It seems kind of funny this year that I will not be cooking a Thanksgiving Feast for a bazillion other people to eat. For the past 7 years I worked as a private Chef for an American family here in the UK, and as you can imagine, Thanksgiving Dinner was one of the highlights of the year!
I spent days and days every year just getting ready for it . . . there would be the turkey to order from the butcher's and sometimes two . . . the purchasing of all the vegetables and fixings . . . the baking of pies and cakes.
It was a very festive time and quite exciting . . . even if it was a lot of work. It was quite satisfying to see the dinner guests enjoying the fruits of my labours . . . the many hours on my feet executing and delivering the perfect bountiful feast . . .
But this year . . . there is none of that. I get to relax . . . put my feet up . . . watch some telly . . . and think about the many things that I am thankful for . . . like a loving husband and a cute lil pup . . .
Family and friends . . . the blessing of living in a country where I am free and safe to live and worship as I wish to do so . . . and for tasty foods like pumpkin pie. When I was a kid I hated pumpkin pie . . . or at least I thought I did . . .
But then again . . . I never had this one.
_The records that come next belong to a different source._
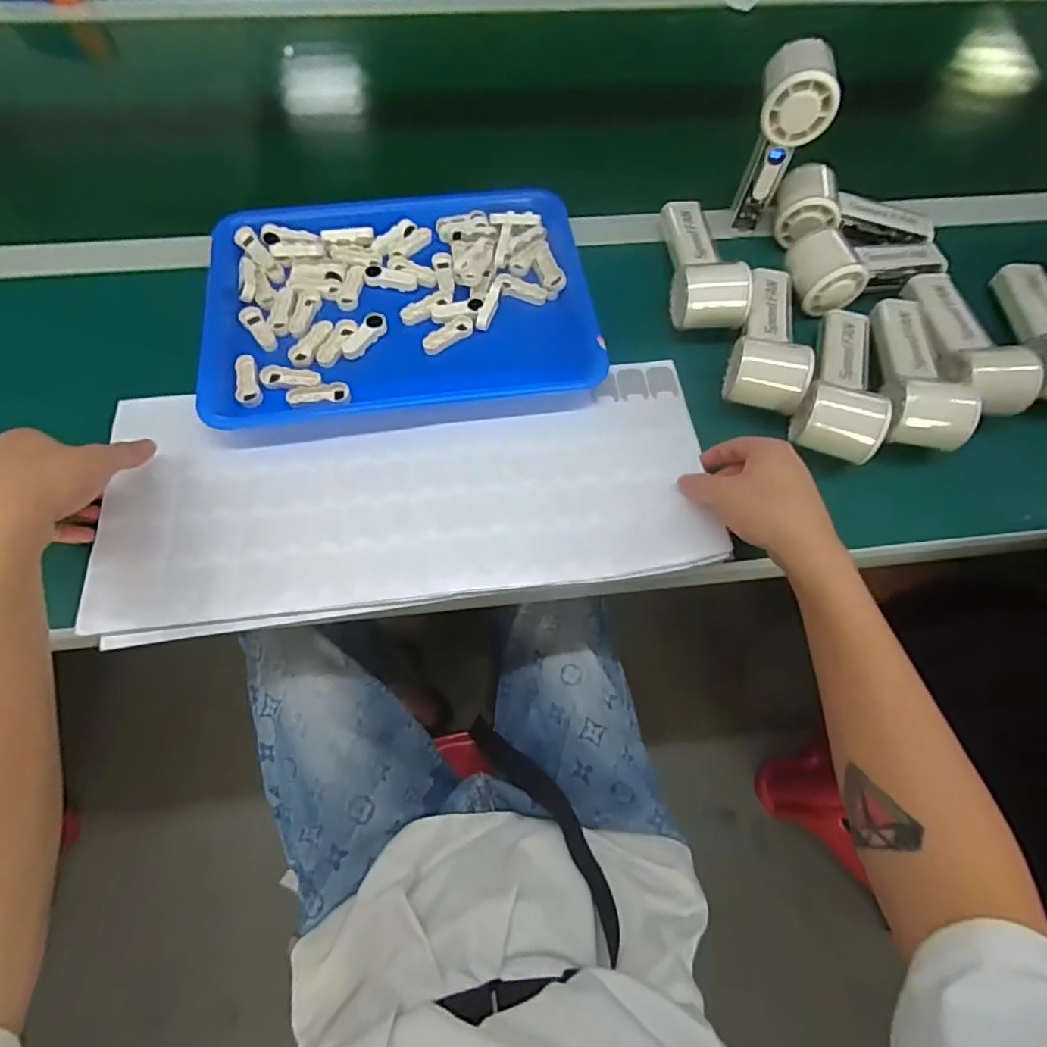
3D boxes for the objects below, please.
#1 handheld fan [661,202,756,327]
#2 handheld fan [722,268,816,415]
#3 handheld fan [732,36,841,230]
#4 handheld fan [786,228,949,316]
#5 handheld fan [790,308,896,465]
[{"bbox_3d":[0.164,-0.246,0.529,0.059,0.050,0.154,-4,66,-3],"label":"handheld fan"},{"bbox_3d":[0.218,-0.167,0.496,0.058,0.051,0.149,16,66,5],"label":"handheld fan"},{"bbox_3d":[0.229,-0.348,0.523,0.056,0.146,0.064,7,66,1],"label":"handheld fan"},{"bbox_3d":[0.330,-0.247,0.532,0.153,0.046,0.066,-12,67,-7],"label":"handheld fan"},{"bbox_3d":[0.272,-0.129,0.473,0.058,0.047,0.163,20,67,7],"label":"handheld fan"}]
I think I would have loved it had I done . . .
This is fabulously delicious . . . all autumnal and gently flavoured with spices and sweet maple . . .
in a crisp buttery crust and topped with maple sweetened whipped cream . . .
Now this . . . this is a pie to be thankful for!
*Maple Pumpkin Pie*
Makes one 9 inch pie
A delicious pumpkin pie with true Maple Flavour. I like to garnish with some pastry leaves that I cut out with cookie cutters and shape over little balls of foil to look like they are falling. You can use purchases shortcrust pastry if you wish, but the crust for this is quite simple and easy to make.
5 1/2 ounces of plain flour (about 1 1/4 cups)
5 TBS cold vegetable shortening (such as Trex, or Crisco) cut into small bits
2 ounces cold unsalted butter, cut into bits (1/4 cup)
4 to 5 TBS ice water
For the filling:
1 tin (15 ounces) plain pumpkin puree
(or make your own)
3 1/2 ounces granulated sugar (1/2 cup)
2 ounces soft light brown sugar (1/4 cup, packed)
1 tsp ground cinnamon
1 tsp ground ginger
1/4 tsp ground cloves
1/2 tsp fine seasalt
10 fluid ounces single cream (1 1/4 cups half and half)
2 fluid ounces maple syrup (1/4 cup)
2 large free range eggs, beaten
1/4 tsp Maple Extract (if you can't get this use Vanilla)
250ml double cream (1 cup)
2 fluid ounces maple syrup (1/4 cup)
First make the pastry. Whisk the flour and salt together in a bowl. Drop in the cold shortening and butter. Rub in with your fingertips until the mixture is crumbly, leaving some pieces of fat pea sized. Chill for half an hour. Drizzle the cold water over the mixture, 1 TBS at a time, mixing in until the flour is moistened and the pastry clears the side of the bowl. Shape into a disk, wrap in clingfilm and chill for an hour.
At the end of the hour, remove from the fridge and allow to soften at room temperature for about 15 minutes. Roll out on a floured board to a circle large enough to line a 9 inch deep pie dish, with some overhang for trimming. Transfer to the pie dish and ease it in. Trim off the edge and flute. Chill while you make the filling. (save scraps to make leaves if desired.)
Whisk the pumpkin puree, white and brown sugars, cinnamon, ginger, cloves and salt together in a saucepan. Heat over medium heat, cookiing and stirring, until the pumpkin mixture is thick and hot. Remove from the hob and whisk in the cream and the maple syrup. Whisk in the eggs until blended and then add the flavouring.
Preheat oven to 190*C/375*F gas mark 5.
Put the prepared pie shell on a baking tray. Pour in the filling. Bake in the lower third of the oven until the fillingis puffed and a metal knife inserted near the centre comes out clean. Remove from the oven to a wire rack to cool for at least one hour.
TO make the pastry leaves (if using) roll out the pastry and cut into leaves, using a knife to make the lines in the leaves. Use small wads of foil to drap the leaves over to simulate falling leaves. Bake for 15 minutes in the upper third of the oven. Let cool.
To make the Maple cream, whip the double cream until it forms soft folds. Continue to whip a bit longer, drizzling in the maple syrup until the cream is softly to moderately whipped.
Garnish the top of the cooled pie with the pastry leaves and serve, cut into wedges, along with the Maple cream to dollop on top. Best eaten on the day. Store any leftovers in the refrigerator.